» **EXERCISE PROMPT**:
From the entries that follow, pick out all lines holding "subcellular".

• • • • • • •

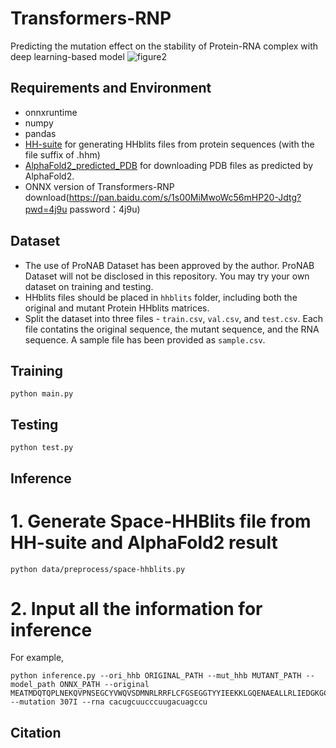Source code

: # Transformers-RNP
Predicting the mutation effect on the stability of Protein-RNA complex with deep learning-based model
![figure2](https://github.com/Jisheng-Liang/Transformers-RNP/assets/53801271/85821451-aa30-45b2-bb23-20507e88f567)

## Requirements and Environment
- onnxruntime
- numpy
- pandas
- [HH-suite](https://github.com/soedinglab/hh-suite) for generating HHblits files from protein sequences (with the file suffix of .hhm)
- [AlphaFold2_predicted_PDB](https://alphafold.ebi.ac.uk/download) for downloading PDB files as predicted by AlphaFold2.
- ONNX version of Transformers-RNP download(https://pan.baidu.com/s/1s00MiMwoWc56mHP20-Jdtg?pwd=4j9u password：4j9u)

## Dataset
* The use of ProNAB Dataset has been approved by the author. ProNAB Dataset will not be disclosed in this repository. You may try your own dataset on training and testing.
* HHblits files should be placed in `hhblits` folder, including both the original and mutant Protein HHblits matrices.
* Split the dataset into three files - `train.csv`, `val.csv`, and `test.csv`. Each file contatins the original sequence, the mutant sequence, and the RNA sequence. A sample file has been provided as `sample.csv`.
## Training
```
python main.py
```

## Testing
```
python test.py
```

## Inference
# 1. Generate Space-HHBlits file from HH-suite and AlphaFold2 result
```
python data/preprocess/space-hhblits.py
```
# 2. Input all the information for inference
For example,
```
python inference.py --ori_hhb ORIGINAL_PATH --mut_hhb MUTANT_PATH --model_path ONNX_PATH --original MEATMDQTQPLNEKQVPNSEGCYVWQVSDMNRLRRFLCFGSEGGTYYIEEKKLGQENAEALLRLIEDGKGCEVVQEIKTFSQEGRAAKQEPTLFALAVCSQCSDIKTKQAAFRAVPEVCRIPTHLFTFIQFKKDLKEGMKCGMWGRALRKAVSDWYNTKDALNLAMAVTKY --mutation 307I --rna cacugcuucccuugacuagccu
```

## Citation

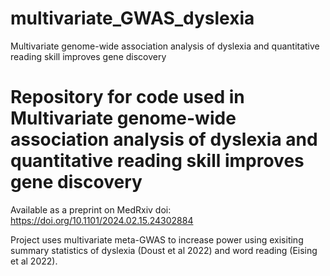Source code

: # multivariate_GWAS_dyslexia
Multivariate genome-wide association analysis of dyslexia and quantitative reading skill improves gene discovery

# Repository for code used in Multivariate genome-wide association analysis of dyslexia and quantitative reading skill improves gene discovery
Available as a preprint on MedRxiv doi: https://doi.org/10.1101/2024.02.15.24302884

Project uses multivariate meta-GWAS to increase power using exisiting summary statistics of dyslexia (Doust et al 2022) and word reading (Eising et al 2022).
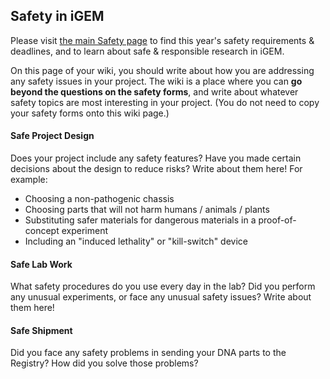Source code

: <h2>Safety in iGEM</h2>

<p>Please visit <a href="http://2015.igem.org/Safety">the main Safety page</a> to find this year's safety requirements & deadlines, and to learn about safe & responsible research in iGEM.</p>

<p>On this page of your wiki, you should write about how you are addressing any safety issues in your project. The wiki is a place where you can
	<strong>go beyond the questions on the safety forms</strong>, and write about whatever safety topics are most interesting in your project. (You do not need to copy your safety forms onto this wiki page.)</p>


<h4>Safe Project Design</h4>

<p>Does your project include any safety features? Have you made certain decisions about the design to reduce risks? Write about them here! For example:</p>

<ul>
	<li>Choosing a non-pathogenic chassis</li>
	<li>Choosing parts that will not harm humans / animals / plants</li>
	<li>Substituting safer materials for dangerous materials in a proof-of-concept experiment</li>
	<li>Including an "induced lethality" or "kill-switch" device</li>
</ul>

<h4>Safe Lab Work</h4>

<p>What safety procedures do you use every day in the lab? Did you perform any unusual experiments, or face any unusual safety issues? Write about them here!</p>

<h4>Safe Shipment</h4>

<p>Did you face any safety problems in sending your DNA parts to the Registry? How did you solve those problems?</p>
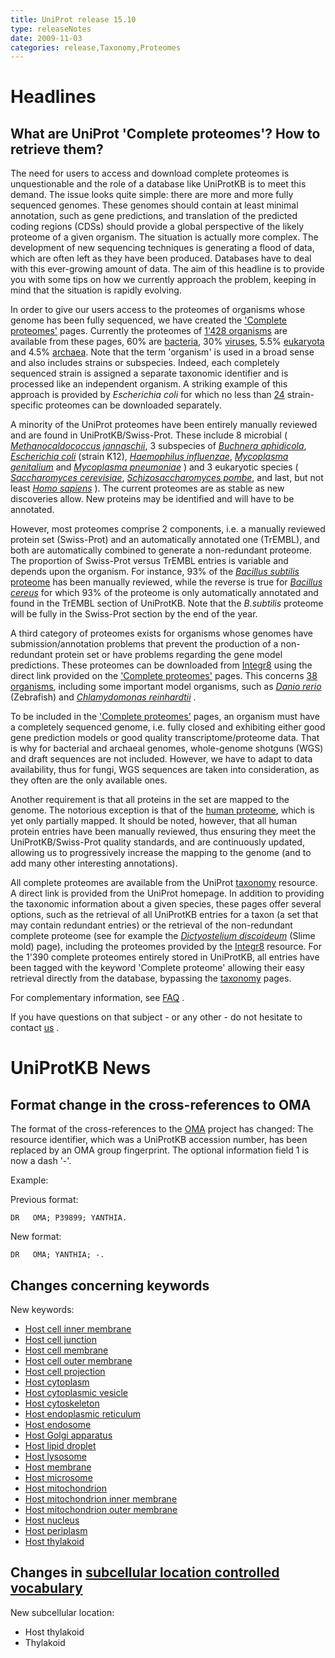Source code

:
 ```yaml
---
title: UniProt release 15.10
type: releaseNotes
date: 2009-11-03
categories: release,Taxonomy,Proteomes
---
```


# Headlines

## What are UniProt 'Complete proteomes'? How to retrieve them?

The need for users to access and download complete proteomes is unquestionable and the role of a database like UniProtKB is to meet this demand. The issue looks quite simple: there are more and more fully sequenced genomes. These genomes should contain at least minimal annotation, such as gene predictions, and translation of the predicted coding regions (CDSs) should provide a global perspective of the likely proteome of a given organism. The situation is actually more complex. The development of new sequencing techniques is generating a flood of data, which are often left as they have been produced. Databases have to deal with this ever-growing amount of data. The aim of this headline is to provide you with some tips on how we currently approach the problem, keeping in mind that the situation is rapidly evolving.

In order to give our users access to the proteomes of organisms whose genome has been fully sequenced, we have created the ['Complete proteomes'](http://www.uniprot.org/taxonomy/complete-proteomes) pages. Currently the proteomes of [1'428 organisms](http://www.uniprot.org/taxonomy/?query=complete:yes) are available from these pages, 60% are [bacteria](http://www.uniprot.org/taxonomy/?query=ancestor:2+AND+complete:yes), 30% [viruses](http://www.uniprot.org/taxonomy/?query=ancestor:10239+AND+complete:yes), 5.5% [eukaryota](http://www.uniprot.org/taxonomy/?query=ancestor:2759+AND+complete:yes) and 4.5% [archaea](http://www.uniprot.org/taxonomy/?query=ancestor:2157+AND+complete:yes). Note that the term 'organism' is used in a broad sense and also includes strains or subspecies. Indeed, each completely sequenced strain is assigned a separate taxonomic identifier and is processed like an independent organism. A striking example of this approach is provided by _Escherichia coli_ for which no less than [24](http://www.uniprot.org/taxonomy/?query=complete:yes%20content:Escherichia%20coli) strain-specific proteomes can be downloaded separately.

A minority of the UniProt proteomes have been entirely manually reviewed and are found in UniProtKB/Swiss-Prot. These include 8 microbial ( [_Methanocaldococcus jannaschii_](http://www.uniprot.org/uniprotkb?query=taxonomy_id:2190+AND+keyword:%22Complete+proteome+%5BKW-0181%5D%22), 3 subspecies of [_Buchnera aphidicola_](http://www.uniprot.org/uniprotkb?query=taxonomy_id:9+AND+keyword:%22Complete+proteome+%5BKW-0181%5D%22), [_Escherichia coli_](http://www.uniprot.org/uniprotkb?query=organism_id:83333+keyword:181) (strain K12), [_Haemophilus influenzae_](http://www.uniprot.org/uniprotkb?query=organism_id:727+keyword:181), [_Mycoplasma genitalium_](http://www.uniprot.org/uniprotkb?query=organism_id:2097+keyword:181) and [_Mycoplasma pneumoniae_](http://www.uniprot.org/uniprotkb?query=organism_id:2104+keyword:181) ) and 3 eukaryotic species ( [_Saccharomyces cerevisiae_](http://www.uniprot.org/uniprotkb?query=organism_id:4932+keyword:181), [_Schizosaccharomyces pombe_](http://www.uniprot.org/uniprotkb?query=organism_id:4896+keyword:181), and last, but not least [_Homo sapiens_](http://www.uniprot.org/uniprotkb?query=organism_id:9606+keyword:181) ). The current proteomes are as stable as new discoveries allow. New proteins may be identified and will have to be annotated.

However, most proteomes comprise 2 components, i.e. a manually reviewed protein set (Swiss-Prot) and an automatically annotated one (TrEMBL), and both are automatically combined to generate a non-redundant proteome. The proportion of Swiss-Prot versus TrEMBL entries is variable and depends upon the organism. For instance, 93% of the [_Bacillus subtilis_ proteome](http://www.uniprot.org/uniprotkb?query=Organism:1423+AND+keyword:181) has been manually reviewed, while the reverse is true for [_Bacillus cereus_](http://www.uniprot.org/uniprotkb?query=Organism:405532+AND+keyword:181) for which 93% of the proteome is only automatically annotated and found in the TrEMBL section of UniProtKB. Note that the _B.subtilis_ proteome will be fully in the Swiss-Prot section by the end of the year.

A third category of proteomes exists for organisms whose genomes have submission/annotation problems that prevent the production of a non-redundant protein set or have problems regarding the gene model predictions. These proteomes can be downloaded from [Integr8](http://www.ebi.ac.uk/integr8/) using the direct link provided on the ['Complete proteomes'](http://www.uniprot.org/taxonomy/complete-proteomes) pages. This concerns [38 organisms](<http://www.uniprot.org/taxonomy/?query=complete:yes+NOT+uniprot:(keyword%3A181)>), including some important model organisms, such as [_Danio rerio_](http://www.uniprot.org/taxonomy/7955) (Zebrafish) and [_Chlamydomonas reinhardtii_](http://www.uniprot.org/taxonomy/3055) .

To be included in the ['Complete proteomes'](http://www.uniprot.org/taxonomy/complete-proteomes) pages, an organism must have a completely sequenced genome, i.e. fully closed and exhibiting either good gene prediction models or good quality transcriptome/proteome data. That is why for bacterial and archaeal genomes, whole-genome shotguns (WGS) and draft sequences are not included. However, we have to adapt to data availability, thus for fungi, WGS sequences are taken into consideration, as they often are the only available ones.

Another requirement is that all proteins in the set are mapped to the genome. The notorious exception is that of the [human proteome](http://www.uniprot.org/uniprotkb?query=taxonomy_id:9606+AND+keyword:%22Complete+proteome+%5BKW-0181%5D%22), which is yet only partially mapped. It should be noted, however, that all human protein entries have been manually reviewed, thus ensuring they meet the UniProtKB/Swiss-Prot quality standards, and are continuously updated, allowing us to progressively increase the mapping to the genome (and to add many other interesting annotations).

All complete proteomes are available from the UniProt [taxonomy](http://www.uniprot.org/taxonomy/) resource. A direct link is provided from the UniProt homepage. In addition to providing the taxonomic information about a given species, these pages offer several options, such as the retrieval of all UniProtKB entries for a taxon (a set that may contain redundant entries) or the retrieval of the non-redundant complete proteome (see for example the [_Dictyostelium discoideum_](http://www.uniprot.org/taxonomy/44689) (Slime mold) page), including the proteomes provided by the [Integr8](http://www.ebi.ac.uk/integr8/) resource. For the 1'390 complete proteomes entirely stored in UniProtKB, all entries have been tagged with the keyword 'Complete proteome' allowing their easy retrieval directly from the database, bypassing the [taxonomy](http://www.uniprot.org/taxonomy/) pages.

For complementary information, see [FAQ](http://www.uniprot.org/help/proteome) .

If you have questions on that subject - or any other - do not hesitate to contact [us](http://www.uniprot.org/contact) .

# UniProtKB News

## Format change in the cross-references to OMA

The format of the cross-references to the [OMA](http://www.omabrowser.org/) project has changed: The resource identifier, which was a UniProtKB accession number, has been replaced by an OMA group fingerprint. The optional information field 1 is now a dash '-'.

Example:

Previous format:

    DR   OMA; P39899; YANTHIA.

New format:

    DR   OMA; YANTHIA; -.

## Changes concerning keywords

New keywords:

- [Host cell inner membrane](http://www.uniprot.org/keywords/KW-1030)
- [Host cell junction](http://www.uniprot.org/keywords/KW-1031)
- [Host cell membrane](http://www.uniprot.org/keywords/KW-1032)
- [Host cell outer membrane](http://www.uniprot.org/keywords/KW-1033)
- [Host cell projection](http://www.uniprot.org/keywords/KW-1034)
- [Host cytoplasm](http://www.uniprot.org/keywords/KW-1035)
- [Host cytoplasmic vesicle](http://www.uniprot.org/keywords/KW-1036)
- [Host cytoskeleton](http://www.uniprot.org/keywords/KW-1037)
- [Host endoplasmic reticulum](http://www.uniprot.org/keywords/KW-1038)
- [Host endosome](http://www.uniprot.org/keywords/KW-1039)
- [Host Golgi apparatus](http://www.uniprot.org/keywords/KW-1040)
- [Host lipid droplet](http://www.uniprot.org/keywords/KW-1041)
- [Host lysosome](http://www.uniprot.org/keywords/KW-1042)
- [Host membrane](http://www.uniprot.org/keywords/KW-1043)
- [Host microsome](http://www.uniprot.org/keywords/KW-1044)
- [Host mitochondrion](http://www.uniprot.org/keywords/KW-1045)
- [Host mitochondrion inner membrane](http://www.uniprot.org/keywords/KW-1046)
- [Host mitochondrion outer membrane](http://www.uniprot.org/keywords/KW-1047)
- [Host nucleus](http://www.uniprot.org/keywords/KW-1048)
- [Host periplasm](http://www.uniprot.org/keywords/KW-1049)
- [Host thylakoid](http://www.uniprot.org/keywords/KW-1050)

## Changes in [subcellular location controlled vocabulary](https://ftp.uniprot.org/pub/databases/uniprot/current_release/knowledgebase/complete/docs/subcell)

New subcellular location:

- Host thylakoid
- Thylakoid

• • • • • • •

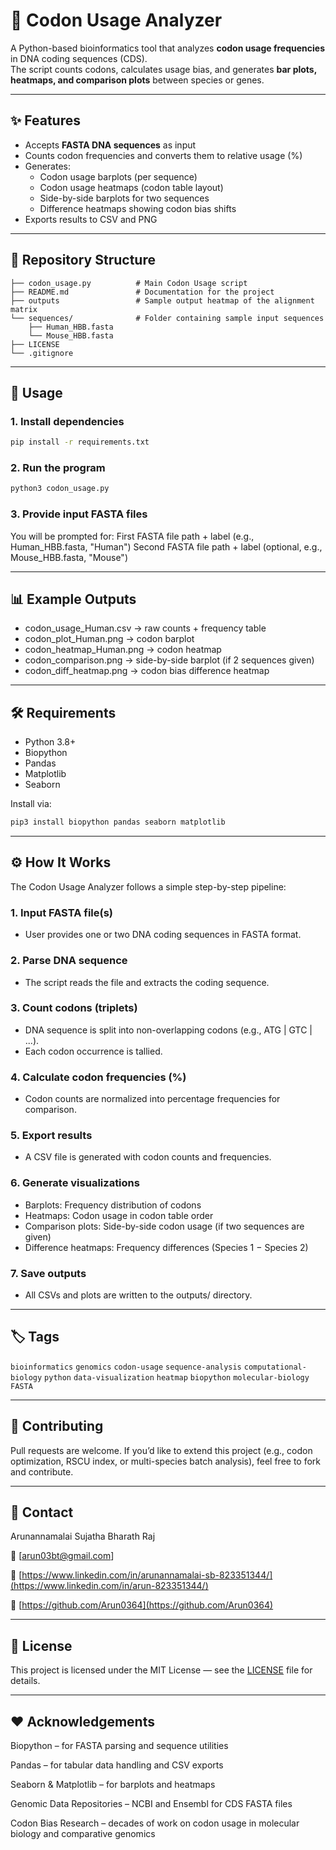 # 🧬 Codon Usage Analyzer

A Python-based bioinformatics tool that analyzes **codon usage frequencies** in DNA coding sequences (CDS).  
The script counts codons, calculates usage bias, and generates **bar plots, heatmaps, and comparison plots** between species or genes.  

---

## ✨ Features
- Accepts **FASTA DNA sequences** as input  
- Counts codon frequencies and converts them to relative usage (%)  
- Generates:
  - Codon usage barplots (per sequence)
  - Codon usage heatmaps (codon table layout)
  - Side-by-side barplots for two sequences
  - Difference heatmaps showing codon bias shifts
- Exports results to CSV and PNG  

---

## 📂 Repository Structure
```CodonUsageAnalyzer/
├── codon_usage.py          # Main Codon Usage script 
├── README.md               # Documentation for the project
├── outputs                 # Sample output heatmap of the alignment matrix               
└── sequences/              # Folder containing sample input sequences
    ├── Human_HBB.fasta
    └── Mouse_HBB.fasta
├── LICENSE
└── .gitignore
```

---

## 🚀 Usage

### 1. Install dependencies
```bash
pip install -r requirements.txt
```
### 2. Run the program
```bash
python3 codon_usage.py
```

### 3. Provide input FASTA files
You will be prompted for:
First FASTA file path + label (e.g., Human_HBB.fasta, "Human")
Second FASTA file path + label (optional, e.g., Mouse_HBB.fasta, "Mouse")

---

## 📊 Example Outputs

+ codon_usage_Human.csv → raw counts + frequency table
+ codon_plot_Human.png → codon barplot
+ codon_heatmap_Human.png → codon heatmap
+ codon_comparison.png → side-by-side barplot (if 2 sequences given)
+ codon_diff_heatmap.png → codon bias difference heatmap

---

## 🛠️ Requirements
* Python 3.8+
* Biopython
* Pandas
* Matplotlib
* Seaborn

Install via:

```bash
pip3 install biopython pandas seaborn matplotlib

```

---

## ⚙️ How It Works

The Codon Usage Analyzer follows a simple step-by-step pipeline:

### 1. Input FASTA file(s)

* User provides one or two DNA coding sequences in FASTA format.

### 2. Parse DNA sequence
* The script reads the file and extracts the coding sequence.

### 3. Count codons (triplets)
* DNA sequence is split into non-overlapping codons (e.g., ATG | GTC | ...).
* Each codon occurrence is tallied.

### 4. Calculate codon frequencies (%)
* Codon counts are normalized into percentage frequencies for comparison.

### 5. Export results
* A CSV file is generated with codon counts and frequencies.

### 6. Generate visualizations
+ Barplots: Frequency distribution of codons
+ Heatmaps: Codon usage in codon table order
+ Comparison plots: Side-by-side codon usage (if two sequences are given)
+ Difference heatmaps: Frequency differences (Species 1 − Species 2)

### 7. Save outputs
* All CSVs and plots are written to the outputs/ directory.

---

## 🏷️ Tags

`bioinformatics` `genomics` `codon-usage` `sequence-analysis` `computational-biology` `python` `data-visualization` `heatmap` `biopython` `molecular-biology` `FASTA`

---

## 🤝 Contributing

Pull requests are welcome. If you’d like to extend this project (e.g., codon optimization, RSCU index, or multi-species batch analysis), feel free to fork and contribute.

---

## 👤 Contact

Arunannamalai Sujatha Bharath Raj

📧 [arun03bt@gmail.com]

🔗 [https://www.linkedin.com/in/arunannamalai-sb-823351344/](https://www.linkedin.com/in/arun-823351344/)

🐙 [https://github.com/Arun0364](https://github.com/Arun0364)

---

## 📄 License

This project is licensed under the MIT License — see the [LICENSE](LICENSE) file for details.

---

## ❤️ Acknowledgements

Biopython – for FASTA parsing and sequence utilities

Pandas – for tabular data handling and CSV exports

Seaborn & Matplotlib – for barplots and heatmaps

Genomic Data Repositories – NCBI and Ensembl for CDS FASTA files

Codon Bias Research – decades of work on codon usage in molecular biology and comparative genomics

• • • • • • •

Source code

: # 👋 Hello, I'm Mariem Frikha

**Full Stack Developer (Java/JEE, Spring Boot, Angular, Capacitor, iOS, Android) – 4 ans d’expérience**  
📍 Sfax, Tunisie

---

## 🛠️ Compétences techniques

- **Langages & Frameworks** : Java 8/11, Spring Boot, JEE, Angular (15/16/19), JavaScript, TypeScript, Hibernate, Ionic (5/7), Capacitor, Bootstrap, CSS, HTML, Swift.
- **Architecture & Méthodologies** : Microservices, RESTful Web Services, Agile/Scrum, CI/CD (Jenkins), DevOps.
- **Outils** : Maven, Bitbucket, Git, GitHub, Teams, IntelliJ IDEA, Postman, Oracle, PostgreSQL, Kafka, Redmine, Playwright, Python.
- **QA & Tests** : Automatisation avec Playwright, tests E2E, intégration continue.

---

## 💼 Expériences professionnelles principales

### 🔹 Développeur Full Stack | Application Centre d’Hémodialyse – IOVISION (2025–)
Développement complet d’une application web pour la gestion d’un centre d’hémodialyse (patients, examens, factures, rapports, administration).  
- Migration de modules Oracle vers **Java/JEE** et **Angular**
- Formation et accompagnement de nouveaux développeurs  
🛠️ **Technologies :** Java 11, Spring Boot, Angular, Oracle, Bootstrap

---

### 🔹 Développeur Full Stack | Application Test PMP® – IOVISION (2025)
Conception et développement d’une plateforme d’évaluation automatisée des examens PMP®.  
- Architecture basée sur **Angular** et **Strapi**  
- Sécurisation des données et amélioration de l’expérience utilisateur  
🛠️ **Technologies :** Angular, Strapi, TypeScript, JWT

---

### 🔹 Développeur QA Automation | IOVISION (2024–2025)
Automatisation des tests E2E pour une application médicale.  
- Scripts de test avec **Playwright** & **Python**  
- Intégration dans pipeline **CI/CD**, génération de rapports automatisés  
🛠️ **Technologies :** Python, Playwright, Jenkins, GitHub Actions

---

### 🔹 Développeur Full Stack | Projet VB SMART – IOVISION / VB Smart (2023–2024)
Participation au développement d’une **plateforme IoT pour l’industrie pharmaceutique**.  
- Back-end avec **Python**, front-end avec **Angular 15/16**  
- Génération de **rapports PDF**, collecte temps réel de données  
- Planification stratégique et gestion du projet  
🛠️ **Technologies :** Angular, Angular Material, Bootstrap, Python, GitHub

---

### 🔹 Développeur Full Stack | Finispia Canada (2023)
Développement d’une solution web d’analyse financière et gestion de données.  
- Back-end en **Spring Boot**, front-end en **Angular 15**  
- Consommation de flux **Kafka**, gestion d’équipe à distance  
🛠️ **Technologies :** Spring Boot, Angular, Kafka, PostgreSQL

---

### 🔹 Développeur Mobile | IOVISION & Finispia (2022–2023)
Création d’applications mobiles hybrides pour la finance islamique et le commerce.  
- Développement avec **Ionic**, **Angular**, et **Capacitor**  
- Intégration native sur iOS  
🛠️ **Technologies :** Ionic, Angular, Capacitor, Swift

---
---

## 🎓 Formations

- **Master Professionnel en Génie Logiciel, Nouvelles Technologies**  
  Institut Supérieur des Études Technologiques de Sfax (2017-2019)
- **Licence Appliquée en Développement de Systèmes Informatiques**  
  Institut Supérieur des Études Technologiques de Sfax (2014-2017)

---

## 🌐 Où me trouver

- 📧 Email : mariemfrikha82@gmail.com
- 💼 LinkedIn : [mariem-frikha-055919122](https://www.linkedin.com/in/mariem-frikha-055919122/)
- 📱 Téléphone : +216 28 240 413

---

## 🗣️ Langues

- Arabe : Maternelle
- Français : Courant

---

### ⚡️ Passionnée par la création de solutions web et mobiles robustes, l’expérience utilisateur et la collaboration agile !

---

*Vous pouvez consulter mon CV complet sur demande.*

• • • • • • •

» **ANSWER TO THIS PROBLEM**:
## Changes in [subcellular location controlled vocabulary](https://ftp.uniprot.org/pub/databases/uniprot/current_release/knowledgebase/complete/docs/subcell)
New subcellular location:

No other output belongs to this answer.